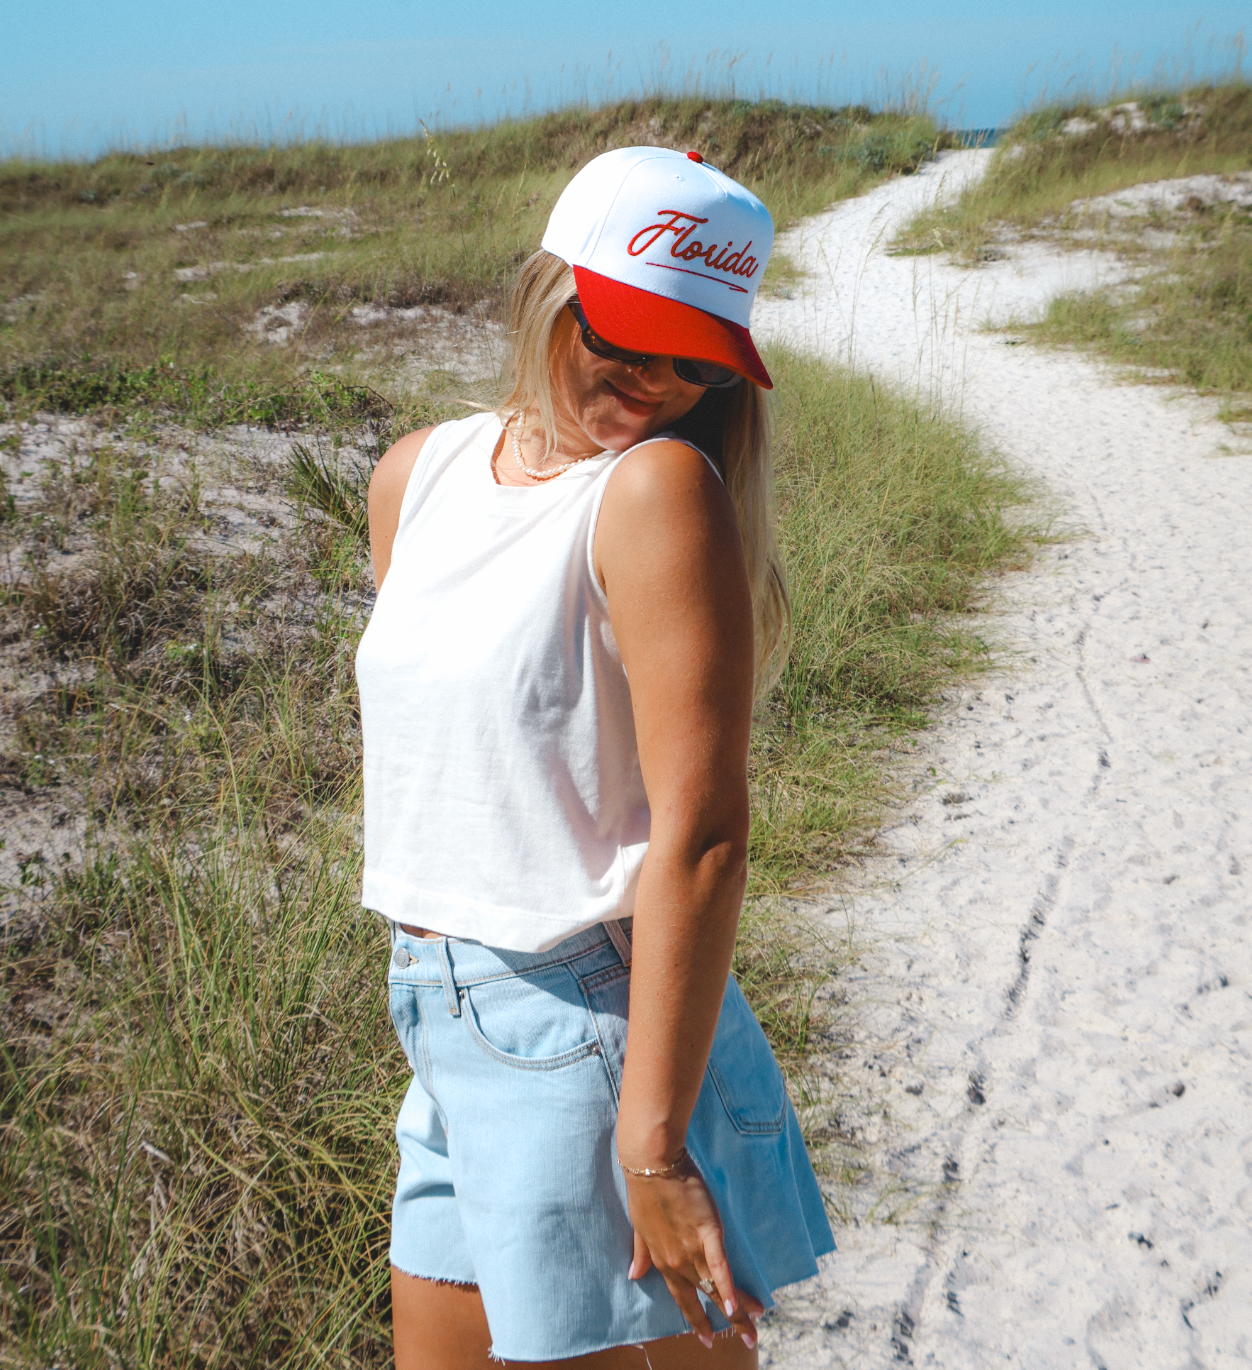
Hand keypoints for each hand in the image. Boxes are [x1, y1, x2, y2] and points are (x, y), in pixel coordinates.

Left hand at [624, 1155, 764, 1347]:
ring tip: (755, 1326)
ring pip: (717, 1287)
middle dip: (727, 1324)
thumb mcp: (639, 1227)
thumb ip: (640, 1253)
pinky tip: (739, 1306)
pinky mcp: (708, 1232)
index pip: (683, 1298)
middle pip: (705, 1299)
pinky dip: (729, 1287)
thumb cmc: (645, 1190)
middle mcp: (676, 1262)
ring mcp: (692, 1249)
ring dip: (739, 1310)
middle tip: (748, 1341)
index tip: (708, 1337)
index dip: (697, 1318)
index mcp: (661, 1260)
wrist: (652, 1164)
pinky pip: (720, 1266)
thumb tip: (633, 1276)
====
Task to carry out — In the copy, no picture may appear; the records themselves must be output exactly.

Solution to the exercise —
Hand keypoints for each hand in the image. Boxes are [x1, y1, x2, y2] and points are (x, y), in pixel coordinates.

Left hand at [624, 1155, 764, 1347]:
ring tip: (755, 1326)
ring pip: (717, 1287)
middle dip: (727, 1324)
thumb mcp: (639, 1227)
thumb ip: (640, 1253)
pinky tip: (739, 1306)
pinky mcp: (708, 1232)
index pip: (683, 1298)
middle pip: (705, 1299)
pinky dip: (729, 1287)
thumb cmc: (645, 1190)
middle mcp: (676, 1262)
ring mcp: (692, 1249)
ring dip: (739, 1310)
middle tip: (748, 1341)
index tip: (708, 1337)
index dip: (697, 1318)
index mcp: (661, 1260)
wrist: (652, 1164)
pinky pip: (720, 1266)
thumb tip: (633, 1276)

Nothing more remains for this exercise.